Para a próxima época já se começa a fazer um esboço de quem é quem, de quem fica, de quem se afirmou, de quem não merece cá estar, quais os sectores a reforçar.
Espero que o Porto não venda o Diogo, é uma peça fundamental deste plantel.
Os centrais estão sólidos, o Alberto é um bom jogador, o Martim começou titubeante mas tem finalmente conseguido afirmar-se, o que nos deixa contentes.
A lateral esquerda. Reforçar. No resto da defesa não mexe.
Meio campo, Varela que tem sido criticado em vários jogos por exibições aquém, parece ter-se reencontrado nos últimos jogos. Froholdt é uma das contratações da época. Gabri não convenceu, aparece a espaços, não é consistente. Mas ok. Se Fofana não ficar, ir ao mercado por um jogador das.mesmas funções.
Alas. Dos dois lados. Reforçar. Não podemos ficar à espera que os Williams se cheguem à frente (ainda para mais quando tem carências que lhe são intrínsecas), precisamos de alguém que agarre o lugar já. Rápidos, técnicos, bons no 1x1, que saibam cruzar. O Pepê não é bom nem é mau. É morno. E pouco decide. Claramente reforçar o lado direito. Emprestar o William. Ou ficar com William no banco e vender Pepê.
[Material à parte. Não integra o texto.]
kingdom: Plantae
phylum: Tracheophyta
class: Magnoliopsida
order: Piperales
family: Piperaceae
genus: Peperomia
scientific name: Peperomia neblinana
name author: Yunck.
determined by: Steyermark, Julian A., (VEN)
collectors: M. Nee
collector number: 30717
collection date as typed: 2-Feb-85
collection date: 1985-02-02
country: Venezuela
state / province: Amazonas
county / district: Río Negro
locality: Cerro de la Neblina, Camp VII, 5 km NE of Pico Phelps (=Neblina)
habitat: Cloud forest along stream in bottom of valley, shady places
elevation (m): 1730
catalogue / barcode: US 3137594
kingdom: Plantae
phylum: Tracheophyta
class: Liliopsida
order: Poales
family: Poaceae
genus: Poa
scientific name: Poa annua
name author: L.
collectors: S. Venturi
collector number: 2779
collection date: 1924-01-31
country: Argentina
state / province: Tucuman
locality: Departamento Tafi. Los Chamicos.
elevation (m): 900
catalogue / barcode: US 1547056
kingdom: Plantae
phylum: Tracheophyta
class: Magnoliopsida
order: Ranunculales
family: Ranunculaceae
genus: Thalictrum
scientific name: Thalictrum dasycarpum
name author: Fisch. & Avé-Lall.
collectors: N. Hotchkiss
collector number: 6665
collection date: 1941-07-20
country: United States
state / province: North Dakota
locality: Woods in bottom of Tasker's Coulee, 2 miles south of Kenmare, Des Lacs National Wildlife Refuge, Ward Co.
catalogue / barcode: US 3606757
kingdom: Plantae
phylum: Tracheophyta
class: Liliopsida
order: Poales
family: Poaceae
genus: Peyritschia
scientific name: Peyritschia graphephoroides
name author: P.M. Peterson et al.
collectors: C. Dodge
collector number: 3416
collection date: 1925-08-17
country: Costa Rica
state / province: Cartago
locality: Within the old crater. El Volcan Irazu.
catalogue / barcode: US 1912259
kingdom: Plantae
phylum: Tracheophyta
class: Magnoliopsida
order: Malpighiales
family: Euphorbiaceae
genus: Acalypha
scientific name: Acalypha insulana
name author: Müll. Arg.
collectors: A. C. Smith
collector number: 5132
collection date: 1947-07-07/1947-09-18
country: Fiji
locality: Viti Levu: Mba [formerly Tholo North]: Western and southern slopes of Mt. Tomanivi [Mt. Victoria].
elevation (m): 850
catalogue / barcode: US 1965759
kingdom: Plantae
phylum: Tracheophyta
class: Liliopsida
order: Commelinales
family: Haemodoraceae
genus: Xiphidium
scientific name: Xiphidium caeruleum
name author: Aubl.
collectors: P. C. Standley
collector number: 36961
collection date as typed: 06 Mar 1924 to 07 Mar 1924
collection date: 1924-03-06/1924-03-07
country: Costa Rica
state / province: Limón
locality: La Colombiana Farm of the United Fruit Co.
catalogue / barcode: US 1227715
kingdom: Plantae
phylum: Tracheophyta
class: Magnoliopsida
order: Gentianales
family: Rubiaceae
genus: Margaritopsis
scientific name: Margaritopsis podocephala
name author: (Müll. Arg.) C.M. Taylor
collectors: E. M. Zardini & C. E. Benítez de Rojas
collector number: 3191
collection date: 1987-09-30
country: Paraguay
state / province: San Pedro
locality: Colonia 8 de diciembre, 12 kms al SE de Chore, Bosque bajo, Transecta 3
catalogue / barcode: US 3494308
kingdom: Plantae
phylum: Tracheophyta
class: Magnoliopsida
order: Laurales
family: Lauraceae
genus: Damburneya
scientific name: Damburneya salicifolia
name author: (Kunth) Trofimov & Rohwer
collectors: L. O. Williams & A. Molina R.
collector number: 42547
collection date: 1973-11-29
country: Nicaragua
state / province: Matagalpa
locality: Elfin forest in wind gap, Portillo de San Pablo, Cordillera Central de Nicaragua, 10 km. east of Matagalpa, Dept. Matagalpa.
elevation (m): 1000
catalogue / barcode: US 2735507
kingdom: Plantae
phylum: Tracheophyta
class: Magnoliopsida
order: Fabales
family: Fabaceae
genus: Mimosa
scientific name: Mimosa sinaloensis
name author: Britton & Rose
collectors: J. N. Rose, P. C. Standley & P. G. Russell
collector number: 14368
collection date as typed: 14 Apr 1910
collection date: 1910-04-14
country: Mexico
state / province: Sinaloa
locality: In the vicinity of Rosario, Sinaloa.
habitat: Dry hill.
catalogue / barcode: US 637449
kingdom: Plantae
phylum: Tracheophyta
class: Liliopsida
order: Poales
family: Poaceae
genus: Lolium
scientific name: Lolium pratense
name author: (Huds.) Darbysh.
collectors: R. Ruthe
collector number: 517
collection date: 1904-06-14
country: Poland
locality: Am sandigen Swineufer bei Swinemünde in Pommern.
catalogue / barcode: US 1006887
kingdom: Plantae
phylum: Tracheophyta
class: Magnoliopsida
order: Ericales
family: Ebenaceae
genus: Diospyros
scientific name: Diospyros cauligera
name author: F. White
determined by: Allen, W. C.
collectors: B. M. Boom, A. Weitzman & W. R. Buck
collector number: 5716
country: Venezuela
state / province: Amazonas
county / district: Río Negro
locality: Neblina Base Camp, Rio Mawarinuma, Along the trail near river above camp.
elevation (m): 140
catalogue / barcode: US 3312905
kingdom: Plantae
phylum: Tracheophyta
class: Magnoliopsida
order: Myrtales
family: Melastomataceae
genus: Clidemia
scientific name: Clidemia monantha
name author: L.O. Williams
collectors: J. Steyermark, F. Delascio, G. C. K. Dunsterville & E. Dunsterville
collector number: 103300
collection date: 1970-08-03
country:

Tiro o Borja da esquerda e fica no banco como falso avançado esquerdo. Vale-lhe o arreganho. Ainda tem golos por marcar, não desisti dele. Pietus é para entrar aos poucos, é um agitador mas ainda não é um jogador feito. Ainda não é dono do lado esquerdo. Precisamos de ir buscar alguém para a esquerda.
Ataque. Gul, Moffi, De Jong e um Samu sempre com problemas físicos. Não dá. O Moffi é para devolver, como é óbvio. O De Jong não dá mais. O Porto não pode correr o risco de atacar a próxima época com um avançado daquela idade e vindo de uma grande lesão. Não dá mesmo. É pena mas não dá. Absolutamente imperativo reforçar o ataque. Trazer um homem-golo. Custa dinheiro? Custa bem mais perder o comboio da CL, onde cada vitória vale muito dinheiro.
Desde a perda de Samu, já é o 3° jogo seguido que o Porto apresenta outras dinâmicas de jogo, a equipa está mais móvel e o futebol mais rápido. Deixámos de jogar para uma referência de ataque, que nos afunilava o jogo e temos jogado mais como equipa. Eu tenho gostado da transformação. Mais mobilidade, maior acutilância. O Samu... não foi à sorte que o Atlético o vendeu e o Chelsea não o quis comprar... vamos a ver como regressa para o ano. Mas não posso esquecer o quão inadaptado demonstrou estar em muitos jogos este ano. E a equipa também sofreu com isso.
Se o Porto se souber reforçar bem no defeso, pelo menos na lateral esquerda, na ala direita e no ataque, mantendo o esqueleto, já será uma grandiosa melhoria e estaremos bem mais fortes e coesos. Este ano base pode ser o princípio de algo grande. De uma hegemonia, se soubermos atacar o mercado. Traz água na boca.